A THIRD of close contacts of people with coronavirus are still not being reached by the test and trace system in Dorset, it has emerged.

NHS Providers said the test and trace system has a long way to go to be effective, as it continues to struggle to reach much more than 60 per cent of the close contacts of people who test positive for the virus nationally.

Data from the Department for Health and Social care shows 1,668 people who tested positive for Covid-19 in Dorset were transferred to the Test and Trace service between May 28 and November 4.

That means 388 new cases were transferred in the latest seven-day period – the largest increase since the regime began.

Contact tracers ask new patients to give details for anyone they were in close contact with in the 48 hours before their symptoms started.

This led to 4,837 close contacts being identified over the period – those not managed by local health protection teams, which are dealt with through a call centre or online.

But just 67 per cent of those were reached, meaning 1,595 people were not contacted or did not respond.

That meant there was no increase on the 67 per cent reached in the period to October 28. It was also the highest proportion in the South West, where 62.7 per cent of contacts were reached on average.

Across England, 59 per cent of contacts not managed by local health protection teams were reached and told to self-isolate by NHS Test and Trace in the latest week to November 4.

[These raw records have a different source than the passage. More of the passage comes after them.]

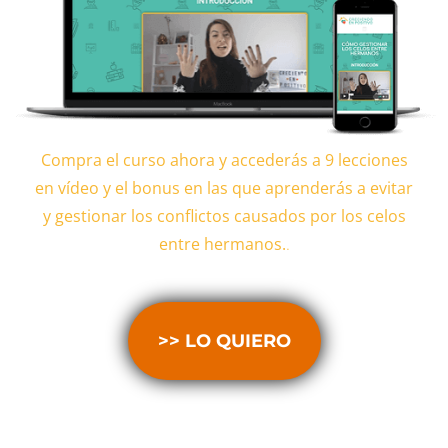
Compra el curso ahora y accederás a 9 lecciones
en vídeo y el bonus en las que aprenderás a evitar
y gestionar los conflictos causados por los celos
entre hermanos.
.
>> LO QUIERO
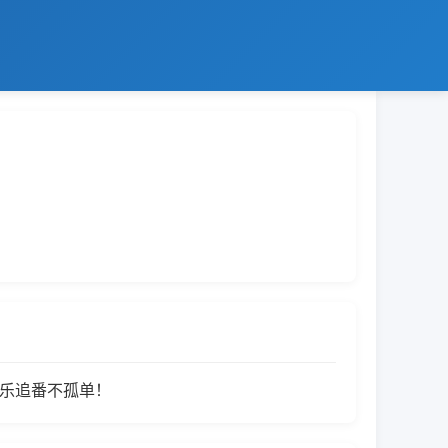
快乐追番不孤单！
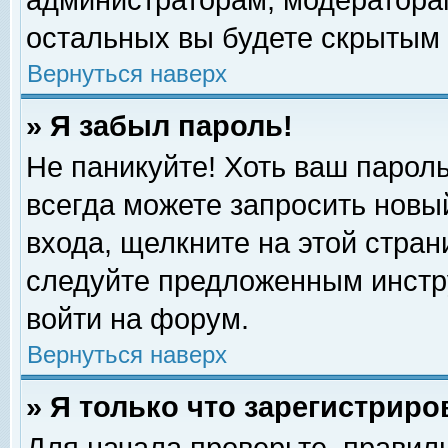
администраторам, модераторам
остальных вы будете скрытым 
Вернуться наверх
» Я забыл пароль!
Не паникуйте! Хоть ваш пароль
всегда можете запросить новый
входа, щелкните на этой стра
следуйте предложенным инстр
войти на форум.
Вернуться наверх
» Я только что зарегистриро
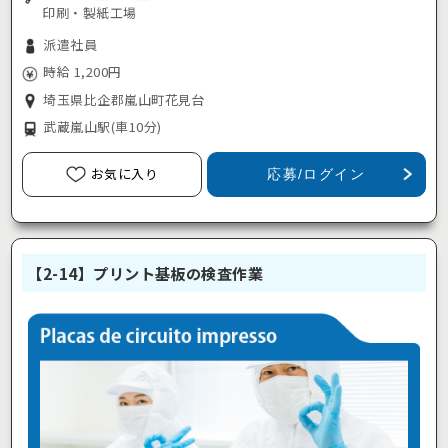
印刷・製紙工場
派遣社員
時給 1,200円
埼玉県比企郡嵐山町花見台
武蔵嵐山駅
(車10分)
お気に入り
応募/ログイン
【2-14】プリント基板の検査作業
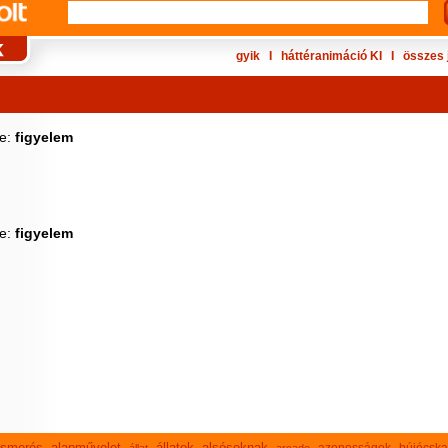
gyik
Ι
háttéranimáció KI
Ι
összes 
ke:
figyelem
ke:
figyelem
lismerés
alapművelet
állatok
alsósoknak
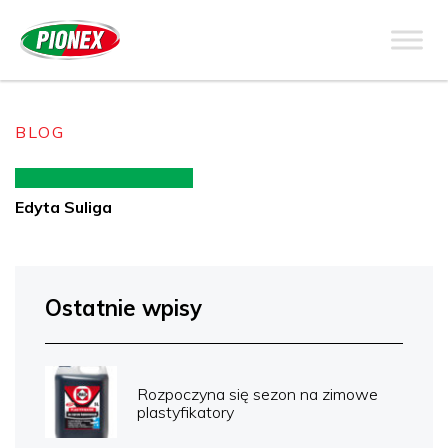
BLOG
Edyta Suliga
Ostatnie wpisy
Rozpoczyna się sezon na zimowe
plastyfikatory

Local health protection teams deal with cases linked to settings such as hospitals, schools and prisons.

The contact tracing rate including these cases was 60.4% – up slightly from the week before when a record low 59.9% was reported. That figure has since been amended to 60.2 per cent.

Around 142,000 new cases were transferred nationally in the week to November 4, the highest weekly number since NHS Test and Trace was launched.

Saffron Cordery, deputy chief executive of NHS Providers, which represents trust leaders, said: "The number of people who tested positive for COVID this week has increased by eight per cent.

"Despite this, it is worrying to see fewer close contacts identified than the previous week, and with over 124,000 not reached this week it highlights how far the system has to go to be effective.

"We remain hopeful that the number of people testing positive for COVID will reduce as national lockdown continues, however are realistic that winter is going to be extremely challenging, particularly without a world class testing and contact tracing system."